Historical Papers
Baur. G. 1890. Note on Carettochelys Ramsay. American Naturalist. 1889:1017.
Comment: This short paper was the first publication to suspect that the Fly River Turtle was not a Pleurodire and was in fact what we now call a Cryptodire. Note that with very little to go on Baur was not only able to question the assignment to Pleurodira but also to correctly affiliate the genus with the Trionychids. Scott Thomson (2004).
Note on Carettochelys, Ramsay. - of the very remarkable Chelonian, which was found in Fly River, New Guinea, only a single specimen is known. It was described by Ramsay, in 1886, in the Proc. Linn. Soc., New South Wales, and compared with Emyda, with the remark that it appeared to be a link between the river, and the sea-turtles. Mr. Boulenger has placed it among the Pleurodira, in a new family, Carettochelydidæ.
The question is, Is it really a Pleurodiran? It is true it belongs to the Papuasian region, in which, so far, only Pleurodira have been found. There are some characters, however, not seen in the Pleurodira, but in other groups of Chelonians consisting of the families Cinosternidæ, Staurotypidæ, and Pseudotrionychidæ. It is only in this group that we find 21 periphalia (marginal bones) as in Carettochelys; the neural bones are also reduced, and the dermal shields have disapeared entirely in Pseudotrionyx ; to the later character, however, I attach little value, as it may occur in any family.
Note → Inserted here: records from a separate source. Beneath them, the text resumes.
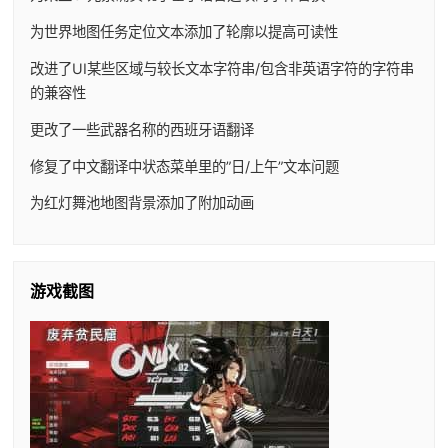
为世界地图任务定位文本添加了轮廓以提高可读性
改进了UI某些区域与较长文本字符串/包含非英语字符的字符串
的兼容性
更改了一些武器名称的西班牙语翻译
修复了中文翻译中状态菜单里的”日/上午”文本问题
为红灯舞池地图背景添加了附加动画
游戏截图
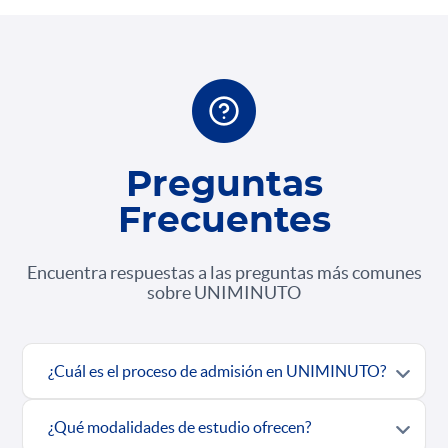
Preguntas
Frecuentes
Encuentra respuestas a las preguntas más comunes
sobre UNIMINUTO
¿Cuál es el proceso de admisión en UNIMINUTO?
¿Qué modalidades de estudio ofrecen?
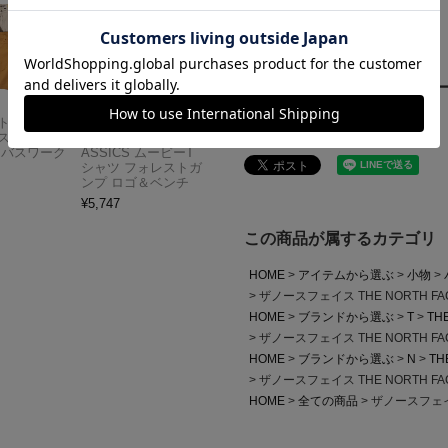
ご購入者さまからのレビュ
Carhartt
アメリカンクラシッ
レビューを書く
スドフィッ
クス AMERICAN CL
ンバスワーク
ASSICS ムービーT
シャツ フォレストガ
ンプ ロゴ＆ベンチ
¥
5,747
この商品が属するカテゴリ
HOME
アイテムから選ぶ
小物
ザノースフェイス THE NORTH 
HOME
ブランドから選ぶ
T
TH
ザノースフェイス THE NORTH 
HOME
ブランドから選ぶ
N
TH
ザノースフェイス THE NORTH 
HOME
全ての商品
ザノースフェイス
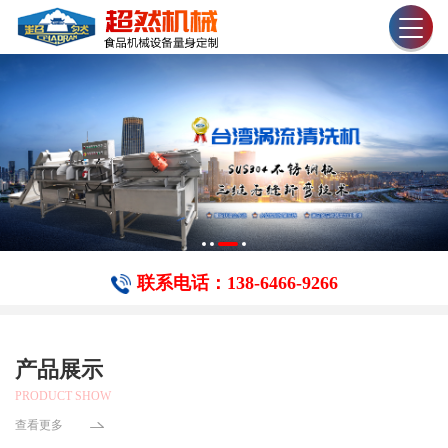
联系电话：138-6466-​9266
产品展示
PRODUCT SHOW
查看更多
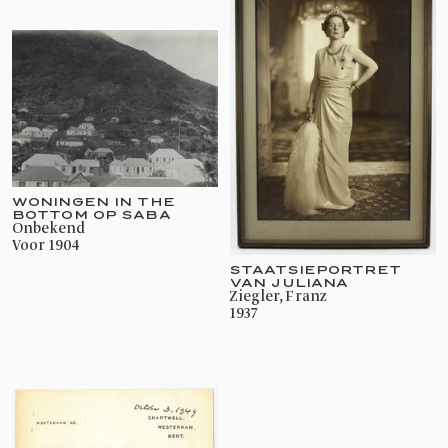
WONINGEN IN THE
BOTTOM OP SABA
onbekend
voor 1904
STAATSIEPORTRET
VAN JULIANA
Ziegler, Franz
1937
It seems to me that the systematic position of Carettochelys is far from being clear. How easy could the whole question be settled! Mr. Ramsay would do a great service to science if he would undertake to have the cervicals and the skull extracted, or the cervicals alone if he fears for the skull. This could be done without injuring the specimen, and the structure of these parts would show at once the affinities of this peculiar genus.
It is a pity that in some museums of natural history the anatomical knife is still an instrument without use. Rare or unique specimens are not allowed "to show the inside," or, in other words, to show what they really are. They are simply placed in alchohol or stuffed, to be presented to the public which has no understanding of them. There are exceptions, I am glad to say. One of these is seen in Clamydoslache, of a single specimen which came to the Museum of Comparative Zoology, Cambridge, Mass., and was "sacrificed" to the anatomical knife. The result is known to every zoölogist. - G. Baur.